## REQUIRED WORK
Look for the word "positions" in the data below, and copy every line that holds it.

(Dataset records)
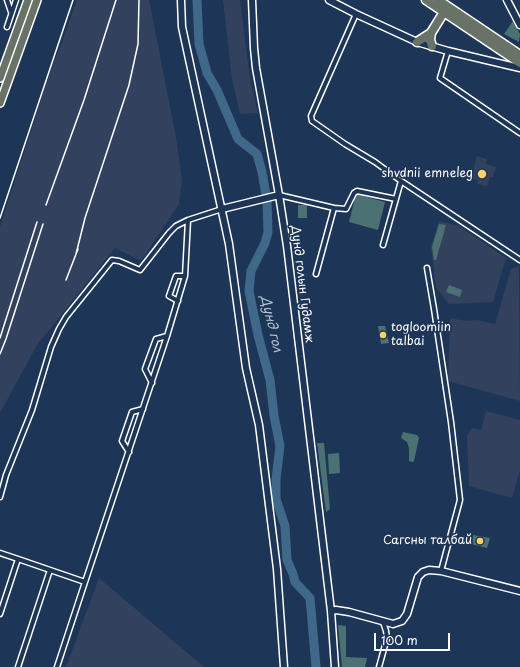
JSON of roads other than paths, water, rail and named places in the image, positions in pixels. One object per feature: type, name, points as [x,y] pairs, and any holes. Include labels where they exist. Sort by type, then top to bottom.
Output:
[{"type":"highway","points":[[426,0],[520,63]]},
{"type":"highway","points":[[438,0],[516,49],[520,55]]},
{"type":"highway","points":[[432,46],[430,40],[431,33],[444,12]]},
{"type":"highway","points":[[417,42],[431,33]]},
{"type":"main road","points":[[0,78],[28,0]]},
{"type":"main road","points":[[0,101],[37,0]]},
{"type":"street","points":[[8,0],[11,12]]},
{"type":"street","points":[[7,27],[16,0]]},
{"type":"street","points":[[181,0],[182,27],[229,244],[246,368],[259,425],[277,569],[284,667]]},
{"type":"street","name":"Дунд голын Гудамж","points":[[252,0],[253,42],[256,68],[280,195],[287,246],[331,611],[335,667]]},
{"type":"street","points":[[329,0],[417,42],[520,68]]},
{"type":"street","points":[[507,0],[520,25]]},
{"type":"street","points":[[356,14],[311,116],[312,121],[520,260]]},
{"type":"street","points":[[448,51],[440,78],[520,133]]},
{"type":"street","points":[[383,245],[401,181]]},
{"type":"street","points":[[0,497],[6,475],[29,417],[51,347],[59,329],[66,317],[112,260],[119,261],[140,270],[176,226],[188,220],[222,209],[280,195],[334,208],[347,209],[354,193],[357,191],[396,199]]},
{"type":"street","points":[[316,274],[334,208]]},
{"type":"street","points":[[57,667],[178,301],[185,276],[188,220]]},
{"type":"street","points":[[427,268],[447,399],[460,500],[441,571]]},
{"type":"street","points":[[178,301],[169,296],[176,276],[185,276]]},
{"type":"street","points":[[152,383],[145,369],[156,338],[167,336]]},
{"type":"street","points":[[129,452],[122,442],[132,412],[143,409]]},
{"type":"street","points":[[0,553],[85,582]]},
{"type":"street","points":[[0,614],[18,559]]},
{"type":"street","points":[[18,667],[50,570]]},
{"type":"street","points":[[331,611],[336,610],[349,612],[393,624],[402,621],[407,614],[418,577],[423,572],[429,570],[441,571],[520,591]]},
{"type":"street","points":[[379,667],[387,638],[383,622]]},
{"type":"waterway","name":"Дунд гол","points":[[197,0],[199,44],[207,73],[217,90],[238,139],[257,154],[262,172],[267,201],[268,232],[265,243],[251,271],[249,291],[258,335],[270,380],[274,416],[280,446],[276,479],[276,499],[285,526],[287,560],[295,582],[310,598],[316,667]]},
{"type":"railway","points":[[0,218],[73,0]]},
{"type":"railway","points":[[46,205],[84,100],[116,0]]},
{"type":"railway","points":[[76,254],[85,218],[129,85],[138,44],[139,0]]},
{"type":"railway","points":[[0,338],[37,222]]},
{"type":"railway","points":[[0,354],[43,224]]},
{"type":"railway","points":[[66,280],[78,249]]},
{"type":"place","name":"shvdnii emneleg","points":[[482,174]]},
{"type":"place","name":"togloomiin talbai","points":[[383,335]]},
{"type":"place","name":"Сагсны талбай","points":[[480,541]]}]
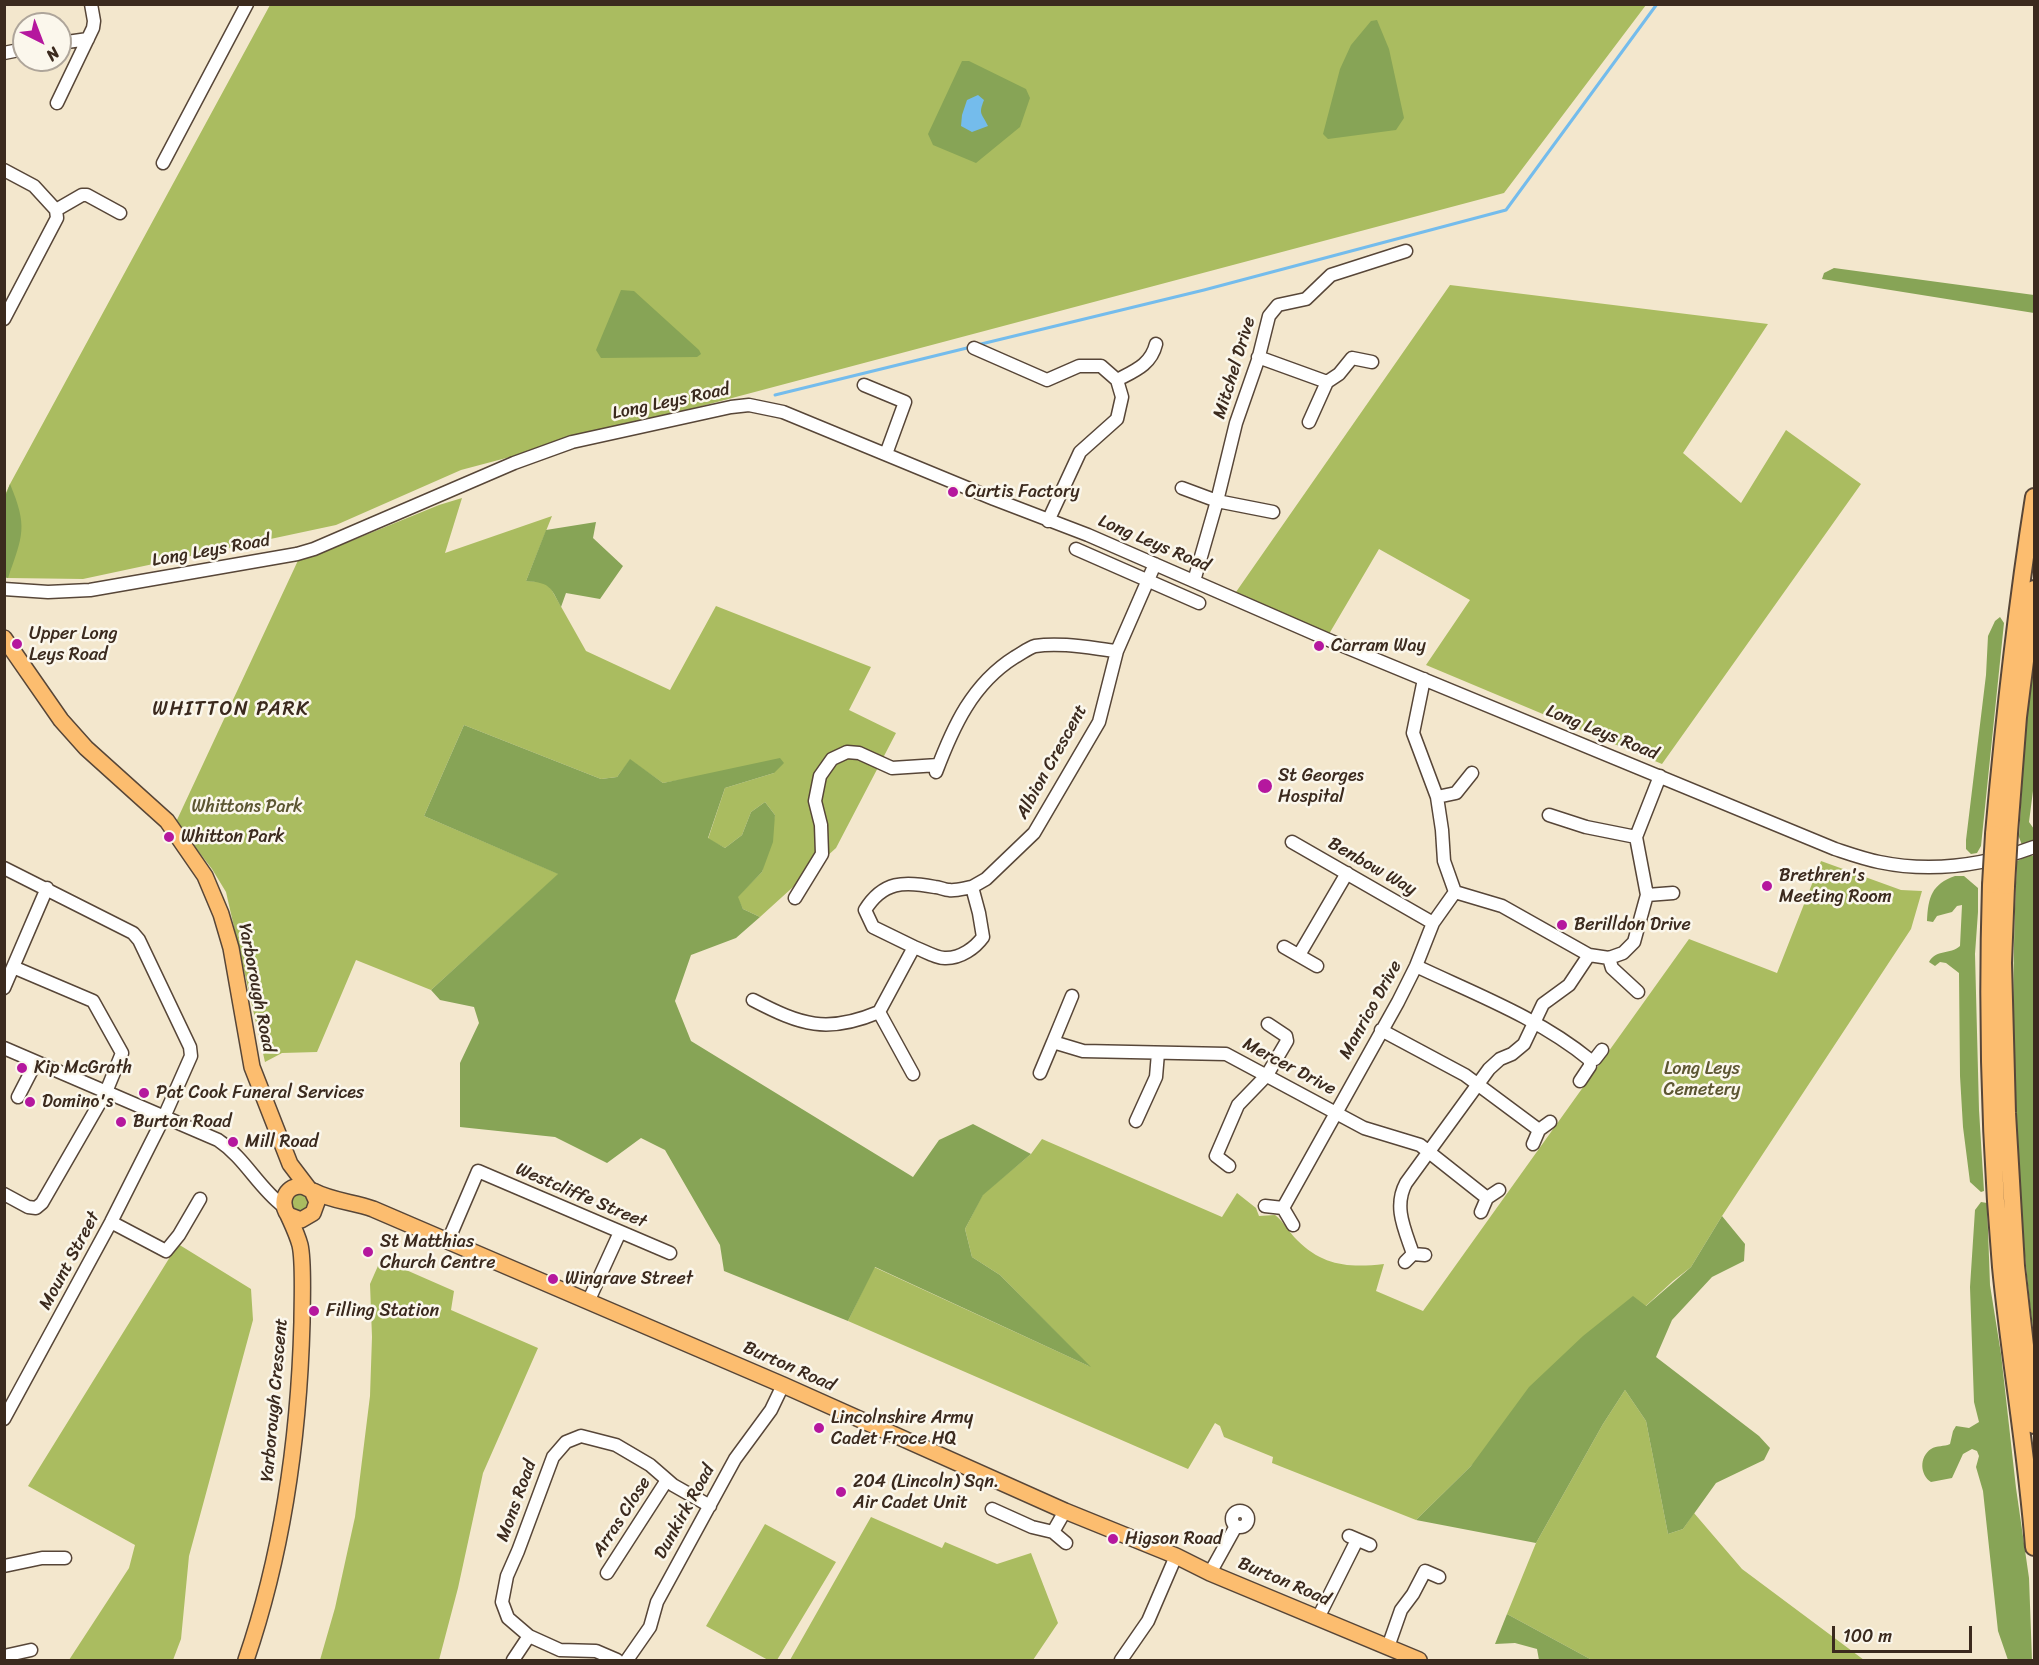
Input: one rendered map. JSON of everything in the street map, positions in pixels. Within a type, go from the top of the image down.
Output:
[{"type":"highway","points":[[2034,497],[2018,599],[1989,1003],[1991,1116],[2001,1268],[2034,1547]]},
{"type":"highway","points":[[2001,834],[2034,589]]},
{"type":"highway","points":[[1999,885],[2004,973],[2007,1113],[2016,1266],[2034,1425]]},
{"type":"main road","name":"Yarborough Road","points":[[5,641],[61,720],[86,748],[167,821],[205,876],[221,914],[231,948],[252,1067],[290,1164]]},
{"type":"main road","points":[[290,1164],[317,1202],[300,1246]]},
{"type":"main road","points":[[290,1164],[287,1201],[300,1246]]},
{"type":"main road","points":[[287,1201],[301,1186],[310,1190]]},
{"type":"main road","name":"Burton Road","points":[[310,1190],[340,1202],[373,1209],[783,1385],[1065,1511],[1419,1660]]},
{"type":"main road","points":[[287,1201],[296,1220],[312,1215],[325,1206],[340,1202]]},
{"type":"main road","name":"Yarborough Crescent","points":[[246,1660],[272,1568],[292,1468],[301,1368],[300,1246]]},
{"type":"street","points":[[57,104],[93,25],[91,4]]},
{"type":"street","points":[[163,163],[247,4]]},
{"type":"street","points":[[72,42],[88,39]]},
{"type":"street","points":[[4,170],[34,186],[56,210],[57,218],[4,319]]},
{"type":"street","points":[[56,210],[82,195],[87,195],[120,213]]},
{"type":"street","name":"Mitchel Drive","points":[[1194,581],[1236,423],[1269,315],[1278,305],[1306,299],[1331,276],[1406,250]]},
{"type":"street","points":[[1117,380],[1141,368],[1154,353],[1156,344]]},
{"type":"street","points":[[974,348],[1047,380],[1079,366],[1101,366],[1117,380],[1122,398],[1117,419],[1080,453],[1048,521]]},
{"type":"street","points":[[1258,357],[1327,382]]},
{"type":"street","points":[[1309,422],[1327,382],[1339,374],[1352,358],[1372,362]]},
{"type":"street","points":[[864,385],[905,402],[886,454]]},
{"type":"street","name":"Long Leys Road","points":[[4,589],[48,592],[90,590],[297,554],[314,549],[547,450],[598,436],[749,405],[783,412],[1048,521],[1088,535],[1424,679],[1835,849],[1881,862],[1929,868],[1986,862],[2034,847]]},
{"type":"street","points":[[1182,488],[1217,501],[1273,512]]},
{"type":"street","points":[[1076,549],[1199,603]]},
{"type":"street","name":"Albion Crescent","points":[[972,887],[986,879],[1034,833],[1098,722],[1117,651],[1155,564]]},
{"type":"street","points":[[795,898],[822,854],[821,825],[815,801],[820,776],[832,759],[847,752],[859,753],[892,768],[937,769],[950,735],[974,694],[1005,663],[1032,647],[1062,645],[1117,651]]},
{"type":"street","points":[[1424,679],[1413,733],[1437,797],[1444,861],[1455,892],[1502,906],[1589,955],[1609,958],[1623,953],[1634,942],[1647,895],[1636,837],[1660,776]]},
{"type":"street","points":[[1437,797],[1456,793],[1472,773]]},
{"type":"street","points":[[1549,815],[1586,827],[1636,837]]},
{"type":"street","name":"Benbow Way","points":[[1292,842],[1433,923]]},
{"type":"street","points":[[4,868],[133,933],[139,940],[190,1047],[188,1065],[164,1117]]},
{"type":"street","points":[[1299,955],[1347,873]]},
{"type":"street","points":[[895,884],[920,884],[950,891],[972,887],[983,937],[976,947],[945,959],[914,947],[873,927],[865,910],[873,898],[884,888],[895,884]]},
{"type":"street","points":[[4,988],[47,888]]},
{"type":"street","name":"Manrico Drive","points":[[1283,1208],[1380,1030],[1398,1002],[1416,966],[1433,923],[1455,892]]},
{"type":"street","points":[[1647,895],[1673,893]]},
{"type":"street","points":[[753,1000],[784,1016],[824,1025],[857,1022],[879,1012],[914,947]]},
{"type":"street","points":[[1284,947],[1317,966]]},
{"type":"street","points":[[1414,1257],[1401,1219],[1400,1196],[1406,1183],[1489,1070],[1500,1059],[1512,1054],[1524,1044],[1543,1004],[1569,985],[1589,955]]},
{"type":"street","points":[[1609,958],[1612,968],[1638,992]]},
{"type":"street","points":[[1416,966],[1534,1022],[1567,1041],[1590,1060]]},
{"type":"street","points":[[4,1194],[28,1207],[36,1208],[42,1203],[106,1092],[122,1053],[93,1001],[13,967]]},
{"type":"street","points":[[1040,1073],[1072,996]]},
{"type":"street","points":[[879,1012],[913,1074]]},
{"type":"street","points":[[1229,1166],[1216,1156],[1234,1112],[1267,1075],[1287,1041],[1286,1036],[1268,1024]]},
{"type":"street","points":[[1380,1030],[1449,1066],[1539,1130]]},
{"type":"street","name":"Mercer Drive","points":[[1053,1042],[1083,1051],[1226,1054],[1364,1128],[1420,1145],[1487,1198]]},
{"type":"street","points":[[4,1048],[218,1140],[242,1160],[272,1197],[287,1201]]},
{"type":"street","points":[[1590,1060],[1595,1059],[1602,1050]]},
{"type":"street","points":[[1136,1121],[1156,1077],[1158,1053]]},
{"type":"street","points":[[1580,1081],[1590,1065],[1590,1060]]},
{"type":"street","points":[[18,1097],[36,1062]]},
{"type":"street","name":"Mount Street","points":[[4,1419],[111,1222],[164,1117]]},
{"type":"street","points":[[1533,1144],[1539,1130],[1550,1122]]},
{"type":"street","name":"Westcliffe Street","points":[[448,1241],[478,1172],[670,1253]]},
{"type":"street","points":[[1481,1212],[1487,1198],[1499,1190]]},
{"type":"street","points":[[111,1222],[165,1251],[179,1235],[200,1198]]},
{"type":"street","points":[[1265,1206],[1283,1208],[1293,1225]]},
{"type":"street","points":[[588,1302],[620,1232]]},
{"type":"street","name":"Dunkirk Road","points":[[627,1660],[650,1627],[657,1602],[735,1459],[771,1410],[783,1385]]},
{"type":"street","name":"Mons Road","points":[[617,1660],[596,1651],[560,1650],[529,1636],[508,1618],[502,1602],[507,1576],[552,1459],[566,1442],[581,1436],[616,1445],[710,1506]]},
{"type":"street","name":"Arras Close","points":[[608,1573],[667,1480]]},
{"type":"street","points":[[992,1509],[1032,1527],[1053,1532],[1066,1543]]},
{"type":"street","points":[[1053,1532],[1065,1511]]},
{"type":"street","points":[[1210,1573],[1236,1526]]},
{"type":"street","points":[[1318,1618],[1353,1538],[1370,1545]]},
{"type":"street","points":[[1120,1660],[1148,1621],[1176,1556]]},
{"type":"street","points":[[4,1566],[42,1558],[65,1558]]},
{"type":"street","points":[[1388,1647],[1401,1610],[1413,1594],[1425,1571],[1439,1577]]},
{"type":"street","points":[[513,1660],[529,1636]]},
{"type":"street","points":[[4,1656],[31,1650]]},
{"type":"green space","points":[[270,5],[1646,5],[1504,193],[461,470],[336,525],[83,579],[5,577],[4,497],[10,484]]},
{"type":"green space","points":[[1377,20],[1389,49],[1404,118],[1396,130],[1328,139],[1323,134],[1340,69],[1351,45],[1371,21]]},
{"type":"green space","points":[[962,61],[969,61],[1026,89],[1030,98],[1020,127],[976,163],[933,145],[928,134]]},
{"type":"green space","points":[[1834,268],[2034,295],[2034,313],[1822,279],[1824,273]]},
{"type":"green space","points":[[1450,285],[1768,324],[1683,453],[1741,503],[1786,430],[1861,484],[1662,764],[1426,665],[1470,600],[1379,549],[1329,634],[1236,592]]},
{"type":"green space","points":[[621,290],[634,291],[701,354],[697,357],[601,358],[596,350]]},
{"type":"green space","points":[[10,484],[19,511],[21,531],[8,578],[4,577],[5,497]]},
{"type":"green space","name":"Whittons Park","points":[[462,498],[445,553],[552,516],[526,581],[544,582],[550,587],[586,651],[670,690],[716,606],[871,667],[849,710],[896,733],[836,848],[760,917],[743,909],[737,897],[762,872],[775,815],[765,802],[751,812],[742,835],[725,848],[708,839],[725,788],[774,773],[702,776],[663,783],[630,760],[617,777],[601,779],[464,725],[424,816],[559,874],[431,990],[356,960],[317,1052],[282,1053],[265,1062],[226,892],[212,869],[176,822],[301,554],[341,545],[439,505]]},
{"type":"green space","points":[[596,522],[593,538],[623,566],[600,599],[566,593],[561,607],[548,587],[526,581],[546,530]]},
{"type":"green space","points":[[2000,617],[2004,623],[1981,846],[1977,853],[1971,854],[1966,849],[1966,840],[1986,675],[1988,636],[1995,621]]},
{"type":"green space","points":[[2034,661],[2034,783],[2029,822],[2034,829],[2034,845],[2023,848],[2019,837],[2025,732]]},
{"type":"green space","points":[[464,725],[601,779],[617,777],[630,759],[663,783],[780,758],[784,763],[774,773],[725,788],[708,838],[725,848],[742,835],[751,812],[765,802],[775,815],[773,842],[762,872],[738,897],[743,909],[760,917],[736,938],[691,955],[675,1001],[691,1041],[913,1177],[939,1140],[973,1124],[1031,1154],[983,1195],[965,1229],[972,1257],[1000,1275],[1091,1367],[875,1267],[848,1321],[724,1271],[720,1245],[665,1150],[641,1138],[607,1163],[555,1137],[460,1127],[460,1063],[479,1023],[474,1007],[440,1000],[431,990],[558,874],[424,816]]},
{"type":"green space","points":[[2029,855],[2034,856],[2034,1336],[2018,1159],[2013,980],[2017,861]]},
{"type":"green space","name":"Long Leys Cemetery","points":[[1821,861],[1901,890],[1922,891],[1911,929],[1722,1216],[1691,1267],[1471,1466],[1416,1520],[1272,1463],[1273,1457],[1224,1437],[1220,1426],[1215,1423],[1188,1469],[848,1321],[874,1267],[1089,1366],[1000,1275],[972,1257],[965,1229],[983,1194],[1031,1154],[1042,1139],[1222,1217],[1237,1193],[1256,1208],[1259,1216],[1275,1215],[1307,1249],[1327,1260],[1359,1266],[1384,1264],[1376,1291],[1423,1311],[1689,939],[1777,973]]},
{"type":"green space","points":[[1955,876],[1964,876],[1978,888],[1975,954],[1979,1110],[1984,1191],[1981,1192],[1970,1182],[1963,1127],[1959,973],[1946,963],[1940,962],[1935,966],[1929,962],[1935,955],[1960,946],[1962,905],[1957,906],[1952,912],[1937,916],[1933,922],[1927,921],[1930,898],[1936,887]]},
{"type":"green space","points":[[298,1192],[310,1197],[309,1211],[293,1214],[290,1197]]},
{"type":"green space","points":[[1981,1202],[1987,1203],[1990,1285],[2029,1578],[2032,1660],[2008,1660],[1998,1631],[1983,1491],[1976,1467],[1979,1456],[1977,1451],[1972,1449],[1963,1454],[1952,1478],[1931,1482],[1927,1479],[1922,1466],[1927,1452],[1950,1444],[1956,1426],[1969,1428],[1979,1422],[1974,1402],[1970,1287],[1975,1210]]},
{"type":"green space","points":[[1722,1216],[1745,1244],[1744,1261],[1712,1277],[1672,1320],[1656,1357],[1759,1436],[1770,1448],[1764,1460],[1716,1483],[1683,1529],[1668,1534],[1646,1421],[1625,1390],[1603,1424],[1536,1543],[1416,1520],[1471,1466],[1529,1387],[1583,1336],[1633,1296],[1646,1306],[1691,1267]]},
{"type":"green space","points":[[178,1244],[251,1289],[253,1320],[189,1556],[181,1639],[173,1660],[69,1660],[129,1568],[135,1545],[28,1486]]},
{"type":"green space","points":[[381,1259],[454,1291],[451,1310],[538,1348],[483,1473],[458,1588],[439,1660],[320,1660],[335,1608],[355,1517],[370,1396],[372,1337],[370,1284]]},
{"type":"green space","points":[[1625,1390],[1646,1421],[1668,1534],[1683,1529],[1694,1513],[1742,1569],[1864,1660],[1592,1660],[1507,1614],[1536,1543],[1603,1424]]},
{"type":"green space","points":[[871,1517],[942,1548],[945,1542],[997,1564],[1031,1553],[1058,1623],[1033,1660],[790,1660]]},
{"type":"green space","points":[[765,1524],[836,1562],[777,1660],[768,1660],[706,1626]]},
{"type":"green space","points":[[1507,1614],[1592,1660],[1539,1660],[1537,1649],[1515,1643],[1495,1644]]},
{"type":"water","points":[[978,95],[984,100],[981,111],[988,126],[972,132],[961,126],[962,115],[967,100]]},
{"type":"waterway","points":[[977,345],[1204,290],[1506,210],[1657,4]]},
{"type":"waterway","points":[[775,395],[971,347]]},
{"type":"place","name":"Curtis Factory","points":[[953,492]]},
{"type":"place","name":"Upper Long Leys Road","points":[[17,644]]},
{"type":"place","name":"Carram Way","points":[[1319,646]]},
{"type":"place","name":"St Georges Hospital","points":[[1265,786]]},
{"type":"place","name":"Whitton Park","points":[[169,837]]},
{"type":"place","name":"Brethren's Meeting Room","points":[[1767,886]]},
{"type":"place","name":"Berilldon Drive","points":[[1562,925]]},
{"type":"place","name":"Kip McGrath","points":[[22,1068]]},
{"type":"place","name":"Pat Cook Funeral Services","points":[[144,1093]]},
{"type":"place","name":"Domino's","points":[[30,1102]]},
{"type":"place","name":"Burton Road","points":[[121,1122]]},
{"type":"place","name":"Mill Road","points":[[233,1142]]},
{"type":"place","name":"St Matthias Church Centre","points":[[368,1252]]},
{"type":"place","name":"Wingrave Street","points":[[553,1279]]},
{"type":"place","name":"Filling Station","points":[[314,1311]]},
{"type":"place","name":"Lincolnshire Army Cadet Froce HQ","points":[[819,1428]]},
{"type":"place","name":"204 (Lincoln) Sqn. Air Cadet Unit","points":[[841,1492]]},
{"type":"place","name":"Higson Road","points":[[1113,1539]]},
{"type":"district","name":"WHITTON PARK","points":[[231,710]]}]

## PROBLEM SOLUTION
JSON of roads other than paths, water, rail and named places in the image, positions in pixels. One object per feature: type, name, points as [x,y] pairs, and any holes. Include labels where they exist. Sort by type, then top to bottom.
Input: one rendered map. JSON of everything in the street map, positions in pixels. Within a type, go from the top of the image down.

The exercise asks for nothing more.